▶ _TASK DIRECTIONS_:
Render every line of the material below as a Markdown table with two columns, Row and Line. Number the rows in order and leave out any blank lines.

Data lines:

######

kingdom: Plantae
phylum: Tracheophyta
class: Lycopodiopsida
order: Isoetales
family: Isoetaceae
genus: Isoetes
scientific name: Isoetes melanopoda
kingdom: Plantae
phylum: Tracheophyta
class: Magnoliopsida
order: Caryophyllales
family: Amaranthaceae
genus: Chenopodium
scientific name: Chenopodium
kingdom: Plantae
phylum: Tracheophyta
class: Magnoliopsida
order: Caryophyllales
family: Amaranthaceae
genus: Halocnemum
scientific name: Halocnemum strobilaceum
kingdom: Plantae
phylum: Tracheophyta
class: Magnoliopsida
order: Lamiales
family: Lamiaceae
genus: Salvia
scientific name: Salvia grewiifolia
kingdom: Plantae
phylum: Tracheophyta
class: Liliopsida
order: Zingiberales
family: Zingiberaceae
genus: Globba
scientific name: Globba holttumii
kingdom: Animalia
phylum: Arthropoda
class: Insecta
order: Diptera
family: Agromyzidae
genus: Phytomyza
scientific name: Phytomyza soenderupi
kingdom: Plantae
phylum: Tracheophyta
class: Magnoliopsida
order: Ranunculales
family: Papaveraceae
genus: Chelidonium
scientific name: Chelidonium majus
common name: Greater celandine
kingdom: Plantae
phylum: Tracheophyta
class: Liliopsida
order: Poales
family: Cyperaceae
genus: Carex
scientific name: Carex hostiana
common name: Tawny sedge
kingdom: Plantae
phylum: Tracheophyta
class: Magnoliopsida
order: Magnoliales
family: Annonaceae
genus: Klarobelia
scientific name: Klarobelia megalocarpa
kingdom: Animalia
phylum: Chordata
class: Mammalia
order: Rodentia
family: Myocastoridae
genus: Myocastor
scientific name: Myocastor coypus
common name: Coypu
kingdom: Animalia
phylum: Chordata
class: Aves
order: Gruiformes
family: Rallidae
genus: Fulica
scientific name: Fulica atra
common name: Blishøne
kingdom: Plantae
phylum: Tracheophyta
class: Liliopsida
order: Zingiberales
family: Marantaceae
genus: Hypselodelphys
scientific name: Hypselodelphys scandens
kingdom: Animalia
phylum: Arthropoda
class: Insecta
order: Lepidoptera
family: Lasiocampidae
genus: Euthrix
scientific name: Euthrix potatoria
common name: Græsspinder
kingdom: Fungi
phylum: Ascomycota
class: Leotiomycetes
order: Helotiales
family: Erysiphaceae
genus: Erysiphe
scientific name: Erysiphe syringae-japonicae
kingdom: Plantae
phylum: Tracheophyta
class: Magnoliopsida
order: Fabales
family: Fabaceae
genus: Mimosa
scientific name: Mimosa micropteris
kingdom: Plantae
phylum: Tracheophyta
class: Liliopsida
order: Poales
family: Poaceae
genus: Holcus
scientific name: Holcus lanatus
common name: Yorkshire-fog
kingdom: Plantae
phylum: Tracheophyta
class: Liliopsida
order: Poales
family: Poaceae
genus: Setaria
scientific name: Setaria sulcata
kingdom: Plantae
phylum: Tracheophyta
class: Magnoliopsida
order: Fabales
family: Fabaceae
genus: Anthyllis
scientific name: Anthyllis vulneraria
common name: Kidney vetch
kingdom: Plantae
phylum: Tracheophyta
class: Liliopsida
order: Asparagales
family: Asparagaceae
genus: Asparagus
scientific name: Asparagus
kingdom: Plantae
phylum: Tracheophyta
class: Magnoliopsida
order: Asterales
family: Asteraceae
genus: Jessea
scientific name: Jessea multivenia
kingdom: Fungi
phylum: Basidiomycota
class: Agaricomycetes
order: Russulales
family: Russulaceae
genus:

######

▶ _CORRECT RESPONSE_:
| Row | Line |
|---|---|
| 1 | kingdom: Plantae |
| 2 | phylum: Tracheophyta |
| 3 | class: Lycopodiopsida |
| 4 | order: Isoetales |
| 5 | family: Isoetaceae |
| 6 | genus: Isoetes |
| 7 | scientific name: Isoetes melanopoda |
| 8 | kingdom: Plantae |
| 9 | phylum: Tracheophyta |
| 10 | class: Magnoliopsida |
| 11 | order: Caryophyllales |
| 12 | family: Amaranthaceae |
| 13 | genus: Chenopodium |
| 14 | scientific name: Chenopodium |
| 15 | kingdom: Plantae |
| 16 | phylum: Tracheophyta |
| 17 | class: Magnoliopsida |
| 18 | order: Caryophyllales |
| 19 | family: Amaranthaceae |
| 20 | genus: Halocnemum |
| 21 | scientific name: Halocnemum strobilaceum |
| 22 | kingdom: Plantae |
| 23 | phylum: Tracheophyta |
| 24 | class: Magnoliopsida |
| 25 | order: Lamiales |
| 26 | family: Lamiaceae |
| 27 | genus: Salvia |
| 28 | scientific name: Salvia grewiifolia |
| 29 | kingdom: Plantae |
| 30 | phylum: Tracheophyta |
| 31 | class: Liliopsida |
| 32 | order: Zingiberales |
| 33 | family: Zingiberaceae |
| 34 | genus: Globba |
| 35 | scientific name: Globba holttumii |
| 36 | kingdom: Animalia |
| 37 | phylum: Arthropoda |
| 38 | class: Insecta |
| 39 | order: Diptera |
| 40 | family: Agromyzidae |
| 41 | genus: Phytomyza |
| 42 | scientific name: Phytomyza soenderupi |
| 43 | kingdom: Plantae |
| 44 | phylum: Tracheophyta |
| 45 | class: Magnoliopsida |
| 46 | order: Ranunculales |
| 47 | family: Papaveraceae |
| 48 | genus: Chelidonium |
| 49 | scientific name: Chelidonium majus |
| 50 | common name: Greater celandine |
| 51 | kingdom: Plantae |
| 52 | phylum: Tracheophyta |
| 53 | class: Liliopsida |
| 54 | order: Poales |
| 55 | family: Cyperaceae |
| 56 | genus: Carex |
| 57 | scientific name: Carex hostiana |
| 58 | common name: Tawny sedge |
| 59 | kingdom: Plantae |
| 60 | phylum: Tracheophyta |
| 61 | class: Magnoliopsida |
| 62 | order: Magnoliales |
| 63 | family: Annonaceae |
| 64 | genus: Klarobelia |
| 65 | scientific name: Klarobelia megalocarpa |
| 66 | kingdom: Animalia |
| 67 | phylum: Chordata |
| 68 | class: Mammalia |
| 69 | order: Rodentia |
| 70 | family: Myocastoridae |
| 71 | genus: Myocastor |
| 72 | scientific name: Myocastor coypus |
| 73 | common name: Coypu |
| 74 | kingdom: Animalia |
| 75 | phylum: Chordata |
| 76 | class: Aves |
| 77 | order: Gruiformes |
| 78 | family: Rallidae |
| 79 | genus: Fulica |
| 80 | scientific name: Fulica atra |
| 81 | common name: Blishøne |
| 82 | kingdom: Plantae |
| 83 | phylum: Tracheophyta |
| 84 | class: Liliopsida |
| 85 | order: Zingiberales |
| 86 | family: Marantaceae |
| 87 | genus: Hypselodelphys |
| 88 | scientific name: Hypselodelphys scandens |
| 89 | kingdom: Animalia |
| 90 | phylum: Arthropoda |
| 91 | class: Insecta |
| 92 | order: Lepidoptera |
| 93 | family: Lasiocampidae |
| 94 | genus: Euthrix |
| 95 | scientific name: Euthrix potatoria |
| 96 | common name: Græsspinder |
| 97 | kingdom: Fungi |
| 98 | phylum: Ascomycota |
| 99 | class: Leotiomycetes |
| 100 | order: Helotiales |
| 101 | family: Erysiphaceae |
| 102 | genus: Erysiphe |
| 103 | scientific name: Erysiphe syringae-japonicae |
| 104 | kingdom: Plantae |
| 105 | phylum: Tracheophyta |
| 106 | class: Magnoliopsida |
| 107 | order: Fabales |
| 108 | family: Fabaceae |
| 109 | genus: Mimosa |
| 110 | scientific name: Mimosa micropteris |
| 111 | kingdom: Plantae |
| 112 | phylum: Tracheophyta |
| 113 | class: Liliopsida |
| 114 | order: Poales |
| 115 | family: Poaceae |
| 116 | genus: Holcus |
| 117 | scientific name: Holcus lanatus |
| 118 | common name: Yorkshire-fog |
| 119 | kingdom: Plantae |
| 120 | phylum: Tracheophyta |
| 121 | class: Liliopsida |
| 122 | order: Poales |
| 123 | family: Poaceae |
| 124 | genus: Setaria |
| 125 | scientific name: Setaria sulcata |
| 126 | kingdom: Plantae |
| 127 | phylum: Tracheophyta |
| 128 | class: Magnoliopsida |
| 129 | order: Fabales |
| 130 | family: Fabaceae |
| 131 | genus: Anthyllis |
| 132 | scientific name: Anthyllis vulneraria |
| 133 | common name: Kidney vetch |
| 134 | kingdom: Plantae |
| 135 | phylum: Tracheophyta |
| 136 | class: Liliopsida |
| 137 | order: Asparagales |
| 138 | family: Asparagaceae |
| 139 | genus: Asparagus |
| 140 | scientific name: Asparagus |
| 141 | kingdom: Plantae |
| 142 | phylum: Tracheophyta |
| 143 | class: Magnoliopsida |
| 144 | order: Asterales |
| 145 | family: Asteraceae |
| 146 | genus: Jessea |
| 147 | scientific name: Jessea multivenia |
| 148 | kingdom: Fungi |
| 149 | phylum: Basidiomycota |
| 150 | class: Agaricomycetes |
| 151 | order: Russulales |
| 152 | family: Russulaceae |
| 153 | genus: |